Some people are curious as to why pastel paintings are called "paintings" when pastels are actually a dry medium. I believe the reason for this is that the application of color is applied to the majority of the surface unlike a drawing. Pastel pigments are actually the purest and longest lasting of any medium.
I prefer to use the softest pastels on specially sanded papers or boards. This allows for pure color to be applied in many layers without the color becoming muddied.
Unlike oils applied on canvas, pastel paintings are somewhat more fragile. It is typical for an artist to "fix" the painting with a spray fixative to avoid the colors being rubbed off. It is never recommended that anyone but the artist "fix" the painting as colors may darken or change with improper application.
Pastel Paintings are typically matted and framed. The matting acts as a barrier to the glass actually touching the painting. Proper matting and framing ensure that a pastel painting will last as long if not longer than any other medium.
Framing Tips and Suggestions:
There are very specific ways to mount and frame Pastel works of art that better ensure their archival status and longevity.
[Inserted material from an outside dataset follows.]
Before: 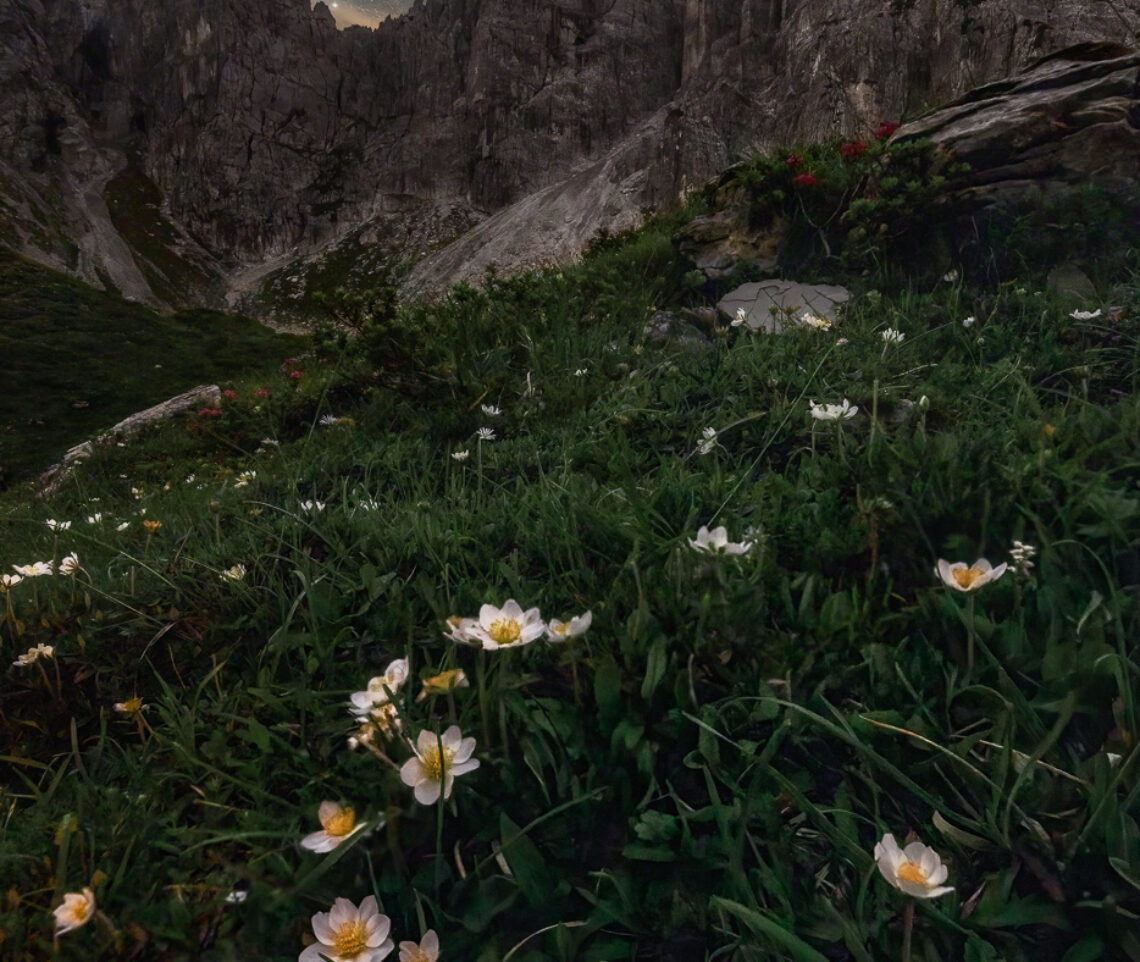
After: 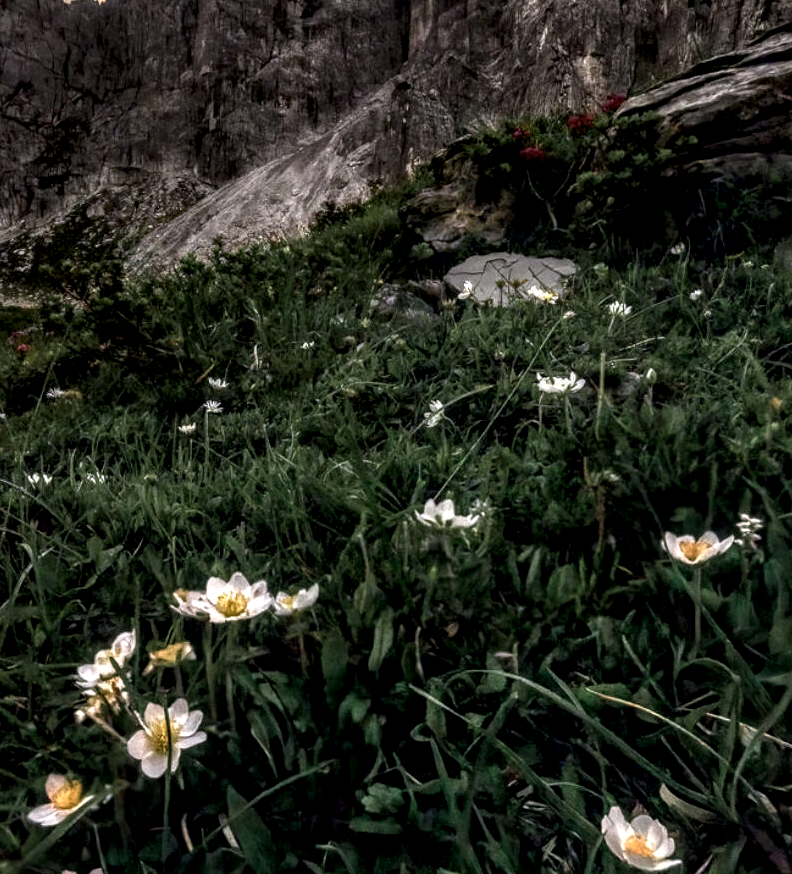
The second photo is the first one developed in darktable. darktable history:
local contrast: detail 203%
crop and rotate: left 24.034%, top 2.838%, right 6.406%, bottom 6.299%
Artists who work in pastel and charcoal may spray the art with a fixative. Many artists choose not to do so because the spray darkens the pastel colors and disturbs the texture of the pastel strokes as the droplets splatter the pastel. DO NOT spray the art without direct permission from the artist.
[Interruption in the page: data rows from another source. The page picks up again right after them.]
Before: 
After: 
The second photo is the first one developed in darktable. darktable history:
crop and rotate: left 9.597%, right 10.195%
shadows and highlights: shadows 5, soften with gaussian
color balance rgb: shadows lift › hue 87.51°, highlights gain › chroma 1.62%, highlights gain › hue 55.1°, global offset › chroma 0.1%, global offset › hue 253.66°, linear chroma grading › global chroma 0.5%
Pastel is chalk “dust” and unlike paint does not dry and form a hard surface. The surface of a pastel painting cannot stand physical contact which would brush the dust off the paper. It can smudge and is not moisture proof.
If your original pastel has been shipped to you, it is recommended that you leave it in this packaging while transporting to the framer. Pastels are occasionally sprayed with a fixative but it will not prevent damage to the surface. Anything touching the surface can damage the painting. Pastel artwork should also be protected from jarring and never be laid or carried in a face-down position because both of these actions can cause some pastel dust to dislodge from the surface.
A professional framer will be familiar with proper framing of pastels. Pastel artwork must be protected under glass. Do not use Plexiglas or acrylic because it will build up a static charge when cleaned that will draw some of the particles of pastel off the paper and create a fine mist of dust inside the frame. In order to keep the protective glass from touching the pastel surface the glass needs to be offset with spacers between the pastel painting and the glass sheet. Usually this is done by placing strip type spacers made of foam core or other material around the artwork under the mat which surrounds the image space. When you frame your pastel piece, you should choose a frame that is deep enough to contain and restrain the painting with its board backing, the mat, the foam core offsets and the glass sheet. If you choose to frame without a mat, then framers will use "spacers" to keep the glass from touching the pastel painting.
NEVER hang any original art piece in a location where it will receive strong light or direct sunlight.